Though Justice Alito couches the majority opinion as a mere affirmation and application of Nollan and Dolan, it is clear that Koontz is likely to significantly change the relationship between local governments and regulated entities. A few of these implications merit brief introduction now.

The dissent, authored by Justice Kagan and echoed by several early commentators on the Koontz decision, asserts that expanding the scope of the “nexus” and “rough proportionality” tests to cover “in lieu” fees will subject a wide swath of taxes and government fees to challenges based on the Takings Clause.
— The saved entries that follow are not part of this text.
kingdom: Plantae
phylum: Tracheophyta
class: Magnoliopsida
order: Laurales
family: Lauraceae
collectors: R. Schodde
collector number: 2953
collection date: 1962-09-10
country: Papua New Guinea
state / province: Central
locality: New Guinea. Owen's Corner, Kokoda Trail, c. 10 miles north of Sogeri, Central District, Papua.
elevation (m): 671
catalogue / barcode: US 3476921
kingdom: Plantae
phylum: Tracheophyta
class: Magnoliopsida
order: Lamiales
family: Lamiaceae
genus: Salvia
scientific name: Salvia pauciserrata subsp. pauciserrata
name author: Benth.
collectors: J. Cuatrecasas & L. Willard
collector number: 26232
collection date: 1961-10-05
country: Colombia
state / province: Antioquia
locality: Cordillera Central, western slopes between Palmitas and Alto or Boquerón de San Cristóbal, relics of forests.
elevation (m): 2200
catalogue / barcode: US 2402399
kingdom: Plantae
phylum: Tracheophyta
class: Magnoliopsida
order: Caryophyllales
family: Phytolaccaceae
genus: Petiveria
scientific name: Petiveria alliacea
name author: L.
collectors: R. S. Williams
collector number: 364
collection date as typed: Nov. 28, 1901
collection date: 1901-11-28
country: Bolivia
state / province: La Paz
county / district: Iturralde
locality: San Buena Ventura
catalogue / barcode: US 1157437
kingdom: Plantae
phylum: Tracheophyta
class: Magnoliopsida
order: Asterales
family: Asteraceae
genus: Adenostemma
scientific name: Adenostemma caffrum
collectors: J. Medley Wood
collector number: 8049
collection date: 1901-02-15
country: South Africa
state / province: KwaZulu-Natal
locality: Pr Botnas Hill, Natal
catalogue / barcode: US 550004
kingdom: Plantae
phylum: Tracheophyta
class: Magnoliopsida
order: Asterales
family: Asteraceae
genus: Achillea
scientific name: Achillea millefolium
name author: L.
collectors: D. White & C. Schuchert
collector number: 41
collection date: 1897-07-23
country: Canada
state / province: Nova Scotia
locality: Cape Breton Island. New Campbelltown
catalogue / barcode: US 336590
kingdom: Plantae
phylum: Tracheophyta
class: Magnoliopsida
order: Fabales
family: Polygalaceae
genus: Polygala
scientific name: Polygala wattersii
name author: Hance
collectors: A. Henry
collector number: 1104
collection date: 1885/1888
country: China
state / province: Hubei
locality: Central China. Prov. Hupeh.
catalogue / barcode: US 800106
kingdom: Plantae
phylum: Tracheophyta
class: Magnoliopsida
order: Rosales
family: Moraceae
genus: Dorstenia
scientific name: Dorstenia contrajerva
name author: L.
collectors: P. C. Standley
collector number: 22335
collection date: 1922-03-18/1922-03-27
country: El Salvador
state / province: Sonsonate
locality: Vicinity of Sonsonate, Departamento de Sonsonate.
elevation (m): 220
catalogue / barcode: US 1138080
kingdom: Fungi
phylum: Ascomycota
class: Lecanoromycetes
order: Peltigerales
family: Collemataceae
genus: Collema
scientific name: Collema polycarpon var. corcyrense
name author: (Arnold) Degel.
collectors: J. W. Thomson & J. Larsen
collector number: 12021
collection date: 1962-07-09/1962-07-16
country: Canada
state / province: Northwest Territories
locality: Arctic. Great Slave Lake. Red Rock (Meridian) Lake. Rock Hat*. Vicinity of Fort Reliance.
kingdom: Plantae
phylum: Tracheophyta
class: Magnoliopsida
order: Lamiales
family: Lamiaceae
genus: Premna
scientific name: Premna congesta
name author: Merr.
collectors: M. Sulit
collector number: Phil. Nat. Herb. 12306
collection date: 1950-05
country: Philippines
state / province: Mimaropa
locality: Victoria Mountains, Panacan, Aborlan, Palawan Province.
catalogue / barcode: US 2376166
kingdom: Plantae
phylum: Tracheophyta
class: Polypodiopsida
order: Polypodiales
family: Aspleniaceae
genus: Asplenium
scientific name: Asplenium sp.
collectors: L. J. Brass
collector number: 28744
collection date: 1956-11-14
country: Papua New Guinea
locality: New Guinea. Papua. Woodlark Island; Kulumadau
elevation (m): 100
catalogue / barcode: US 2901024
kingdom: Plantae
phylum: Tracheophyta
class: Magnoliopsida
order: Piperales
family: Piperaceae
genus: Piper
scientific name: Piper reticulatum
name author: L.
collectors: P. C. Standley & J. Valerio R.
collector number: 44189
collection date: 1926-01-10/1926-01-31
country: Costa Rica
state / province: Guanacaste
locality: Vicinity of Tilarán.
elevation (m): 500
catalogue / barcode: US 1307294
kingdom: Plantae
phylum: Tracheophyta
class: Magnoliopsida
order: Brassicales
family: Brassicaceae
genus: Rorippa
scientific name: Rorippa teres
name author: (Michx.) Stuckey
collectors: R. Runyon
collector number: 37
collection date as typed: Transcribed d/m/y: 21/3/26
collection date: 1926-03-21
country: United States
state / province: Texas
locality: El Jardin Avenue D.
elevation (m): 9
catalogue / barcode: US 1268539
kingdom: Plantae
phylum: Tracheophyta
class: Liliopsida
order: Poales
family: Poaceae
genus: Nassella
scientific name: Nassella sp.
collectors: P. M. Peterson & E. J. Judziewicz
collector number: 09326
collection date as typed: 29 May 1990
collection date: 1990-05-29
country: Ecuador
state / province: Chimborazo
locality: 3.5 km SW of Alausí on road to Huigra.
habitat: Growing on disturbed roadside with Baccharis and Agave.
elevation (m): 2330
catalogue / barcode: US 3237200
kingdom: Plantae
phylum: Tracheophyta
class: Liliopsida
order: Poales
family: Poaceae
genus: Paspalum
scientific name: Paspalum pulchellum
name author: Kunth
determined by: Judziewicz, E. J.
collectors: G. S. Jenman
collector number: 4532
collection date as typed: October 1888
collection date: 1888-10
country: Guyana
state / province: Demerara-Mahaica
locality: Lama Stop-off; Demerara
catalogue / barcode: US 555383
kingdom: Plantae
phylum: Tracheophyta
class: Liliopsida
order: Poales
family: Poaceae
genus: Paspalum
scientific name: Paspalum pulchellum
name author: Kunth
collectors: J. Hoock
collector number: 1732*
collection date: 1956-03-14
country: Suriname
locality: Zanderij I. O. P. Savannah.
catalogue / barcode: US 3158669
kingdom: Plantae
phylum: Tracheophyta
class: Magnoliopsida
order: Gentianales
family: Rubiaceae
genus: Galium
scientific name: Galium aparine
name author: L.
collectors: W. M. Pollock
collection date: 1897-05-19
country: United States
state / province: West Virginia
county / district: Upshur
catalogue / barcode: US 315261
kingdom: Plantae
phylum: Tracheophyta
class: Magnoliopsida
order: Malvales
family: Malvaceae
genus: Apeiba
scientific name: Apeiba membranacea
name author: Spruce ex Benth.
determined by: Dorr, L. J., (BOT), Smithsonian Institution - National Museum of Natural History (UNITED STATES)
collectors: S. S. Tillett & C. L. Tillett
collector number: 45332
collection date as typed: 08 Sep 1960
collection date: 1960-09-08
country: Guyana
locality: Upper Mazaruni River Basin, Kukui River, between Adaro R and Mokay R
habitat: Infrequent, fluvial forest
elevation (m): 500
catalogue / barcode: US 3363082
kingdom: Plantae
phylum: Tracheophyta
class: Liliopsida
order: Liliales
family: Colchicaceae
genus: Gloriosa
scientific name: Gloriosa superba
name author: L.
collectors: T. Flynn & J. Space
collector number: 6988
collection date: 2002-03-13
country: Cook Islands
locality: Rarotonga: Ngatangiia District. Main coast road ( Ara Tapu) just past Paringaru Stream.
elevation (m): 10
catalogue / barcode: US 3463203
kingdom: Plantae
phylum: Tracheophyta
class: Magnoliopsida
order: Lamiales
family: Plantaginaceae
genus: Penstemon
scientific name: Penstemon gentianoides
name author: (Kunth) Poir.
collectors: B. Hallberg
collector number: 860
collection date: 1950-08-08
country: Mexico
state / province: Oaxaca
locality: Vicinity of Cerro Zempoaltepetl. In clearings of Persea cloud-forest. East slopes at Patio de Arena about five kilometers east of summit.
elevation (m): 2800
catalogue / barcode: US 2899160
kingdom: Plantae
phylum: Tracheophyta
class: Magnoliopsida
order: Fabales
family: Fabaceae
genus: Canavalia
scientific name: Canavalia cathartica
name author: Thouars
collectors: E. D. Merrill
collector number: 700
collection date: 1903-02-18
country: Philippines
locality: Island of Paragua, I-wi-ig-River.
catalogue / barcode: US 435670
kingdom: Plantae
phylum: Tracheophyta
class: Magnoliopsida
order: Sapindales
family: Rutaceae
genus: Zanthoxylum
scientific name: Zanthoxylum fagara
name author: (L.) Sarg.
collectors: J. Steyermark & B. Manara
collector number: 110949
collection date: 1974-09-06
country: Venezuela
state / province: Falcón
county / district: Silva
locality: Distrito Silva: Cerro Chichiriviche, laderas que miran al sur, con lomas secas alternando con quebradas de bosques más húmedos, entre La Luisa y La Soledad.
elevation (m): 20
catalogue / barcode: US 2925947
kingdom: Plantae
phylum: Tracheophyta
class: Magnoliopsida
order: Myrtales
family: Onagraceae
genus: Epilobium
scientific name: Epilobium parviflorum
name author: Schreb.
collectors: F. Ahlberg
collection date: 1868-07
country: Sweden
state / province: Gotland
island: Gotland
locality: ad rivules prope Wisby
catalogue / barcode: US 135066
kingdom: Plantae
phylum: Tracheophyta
In response, Justice Alito argues that “teasing out the difference between taxes and takings is more difficult in theory than in practice.”

Koontz now provides a new front in land use litigation by arming regulated entities with a potential cause of action. In 1996, the California Supreme Court established that monetary exactions are subject to the “nexus” and “rough proportionality” tests, but limited its application to ad hoc fees and exempted from that analysis generally applicable, legislatively-enacted fees. The California legislature responded by subjecting legislatively-enacted mitigation fees to these tests, so the experiences of local governments and the regulated community in California may prove to be instructive.

Another significant source of uncertainty from the Court’s finding that a position taken by a local agency in the course of negotiations raised a viable Nollan and Dolan question even though that position or demand was never formally incorporated into a permit. The surest means for a local government to avoid opening itself up to attack under Koontz is to simply deny a permit outright rather than engaging in any negotiation of what might be acceptable mitigation, offsets or “in lieu of” fees. Koontz specifically refused to provide any guidance on how to determine whether statements made by regulators in the course of permit negotiations represent “demand[s] of sufficient concreteness to trigger the special protections of Nollan and Dolan.” Slip Op. at 10. Thus, the “concreteness” of a regulator’s putative demand may create uncertainty for permitters and permittees alike and may complicate permit negotiations in a variety of contexts.

These questions left open by Koontz – related to characterizing whether a specific monetary demand constitutes an exaction and identifying the point at which a negotiating statement becomes a demand – should cause permitting authorities to reevaluate their programs and practices and provide significant new tools to developers or other property owners who may wish to challenge decisions or positions taken by such authorities. The fallout from Koontz will be theorized, litigated and studied for years, but for regulators and regulated alike, the process of understanding, addressing, and employing Koontz has already begun.